Maria Teppke ist Kunsthistorikerin und lebt in Leipzig.
Eine längere Fassung des Artikels erscheint in LOTTA - antifaschistische Zeitung aus NRW, Nr. 46.
Anmerkungen:
1) Vgl. Frank Jansen: Zwischen Nähe und Distanz. Erfahrungen eines Journalisten im Umgang mit dem Verfassungsschutz. In: Thomas Grumke, Armin Pfahl-Traughber (Hg.): Offener Demokratieschutz in einer offenen Gesellschaft: Öffentlichkeitsarbeit und Prävention als Instrumente des Verfassungsschutzes. Budrich Verlag, Opladen 2010, S. 60-66.
2) Vgl. Björn Collins Artikel »Sie kamen nicht aus dem Nichts« in ak 567.
Kaltland
»Wir waren keine Sozialarbeiter. Rückblickend denke ich, da hätte man ansetzen, da hätte man was machen sollen. Wenigstens ihnen die weißen Ärsche versohlen. Denn so ist es ja immer gewesen, in den Neunzigern. Wenn die in der Mehrheit waren, dann haben sie zugeschlagen. Wenn wir in der Mehrheit waren, dann haben wir - geredet.« Das gilt wahrscheinlich nicht für alle. Manche waren angesichts der erdrückenden Übermacht der Neonazis einfach gezwungen zurückzuschlagen. Aber viele dürften sich in dieser Quintessenz des Ich-Erzählers in Andreas Krenzkes Kurzgeschichte »Mehr Heavy Metal« wiedererkennen.

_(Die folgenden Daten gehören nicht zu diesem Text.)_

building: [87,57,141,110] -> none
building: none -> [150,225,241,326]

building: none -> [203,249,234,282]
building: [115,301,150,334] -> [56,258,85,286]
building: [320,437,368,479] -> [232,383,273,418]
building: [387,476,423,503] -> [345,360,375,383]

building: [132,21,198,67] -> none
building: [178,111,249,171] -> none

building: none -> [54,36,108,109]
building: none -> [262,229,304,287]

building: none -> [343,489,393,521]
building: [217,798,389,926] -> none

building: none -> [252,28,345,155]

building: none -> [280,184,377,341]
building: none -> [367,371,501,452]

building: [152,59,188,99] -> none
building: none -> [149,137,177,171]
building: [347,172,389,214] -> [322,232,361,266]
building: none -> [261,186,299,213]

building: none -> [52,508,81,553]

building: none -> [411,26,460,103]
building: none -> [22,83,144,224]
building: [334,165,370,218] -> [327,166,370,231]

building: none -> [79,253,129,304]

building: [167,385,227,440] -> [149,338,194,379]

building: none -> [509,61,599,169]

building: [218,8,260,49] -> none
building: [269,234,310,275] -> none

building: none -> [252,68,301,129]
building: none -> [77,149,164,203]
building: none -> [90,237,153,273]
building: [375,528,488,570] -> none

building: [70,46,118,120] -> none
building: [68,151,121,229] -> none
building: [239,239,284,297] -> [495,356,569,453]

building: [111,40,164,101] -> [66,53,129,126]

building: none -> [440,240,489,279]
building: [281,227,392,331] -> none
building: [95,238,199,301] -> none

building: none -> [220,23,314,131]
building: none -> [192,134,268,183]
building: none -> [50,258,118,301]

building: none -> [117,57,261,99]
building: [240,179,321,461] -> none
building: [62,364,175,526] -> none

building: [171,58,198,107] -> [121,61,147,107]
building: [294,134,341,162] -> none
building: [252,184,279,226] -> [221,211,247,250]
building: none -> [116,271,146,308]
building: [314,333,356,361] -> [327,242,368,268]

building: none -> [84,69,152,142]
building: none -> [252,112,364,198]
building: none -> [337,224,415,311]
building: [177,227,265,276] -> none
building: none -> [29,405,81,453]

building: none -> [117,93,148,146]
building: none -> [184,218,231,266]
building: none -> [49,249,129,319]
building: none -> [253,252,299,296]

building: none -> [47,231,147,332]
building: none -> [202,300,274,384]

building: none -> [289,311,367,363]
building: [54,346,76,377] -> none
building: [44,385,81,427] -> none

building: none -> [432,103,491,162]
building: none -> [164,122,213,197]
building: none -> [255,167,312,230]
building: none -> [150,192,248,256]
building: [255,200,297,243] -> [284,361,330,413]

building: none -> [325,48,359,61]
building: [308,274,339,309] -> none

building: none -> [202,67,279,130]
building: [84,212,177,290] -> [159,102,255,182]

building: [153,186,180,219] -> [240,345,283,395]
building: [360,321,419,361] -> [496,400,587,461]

Der Lesebühnen-Autor Andreas Krenzke ist einer von 42 AutorInnen der Sammlung »Kaltland«. Sie enthält literarische Texte, Erinnerungen, Berichte und Reflexionen unter anderem von Volker Braun, Roger Willemsen, Alexander Osang, Jutta Dittfurth, Schorsch Kamerun, Alexander Kluge oder Michael Wildenhain. Die Texte kreisen alle um ein Thema, das man »in den bislang erschienenen Romanen und Erzählbänden über die Wende- und Nachwendezeit meist vergeblich sucht«, wie die HerausgeberInnen in ihrem Vorwort feststellen. Und so wird beim Lesen die Atmosphäre dieser Zeit wieder lebendig, die Präsenz, Brutalität und Alltäglichkeit von Nazigewalt, als Skinheads mit gestrecktem Arm durch die Dörfer fuhren und brave BürgerInnen Pogrome an Grillbuden wie Volksfeste feierten, Linke, Flüchtlinge und MigrantInnen ihres Lebens nicht sicher waren.
Der Untertitel des Erzählbands »Sammlung wider das Vergessen« ist Programm: Im Zentrum stehen der »entfachte Ausländerhass im wiedervereinigten Deutschland« und seine Opfer. Mit einer Konkretisierung stimmt das auch: Vor allem geht es um den Neonaziterror im Osten, die »völkische« Verarbeitung der gesellschaftlichen Umwälzungen in der ehemaligen DDR. Mölln, Solingen, Mannheim-Schönau kommen - wenn überhaupt - nur am Rande vor. Diese Leerstelle schmälert den analytischen Gewinn. Dass das Buch gleichwohl notwendig, wichtig und aktuell ist, ist in den letzten Wochen leider erneut deutlich geworden.
Bernd Müller
Karsten Krampitz, Markus Liske, Manja Präkels (Hg.): Kaltland. Eine Sammlung wider das Vergessen. Rotbuch Verlag, Berlin 2011. 287 Seiten, 14,95 EUR.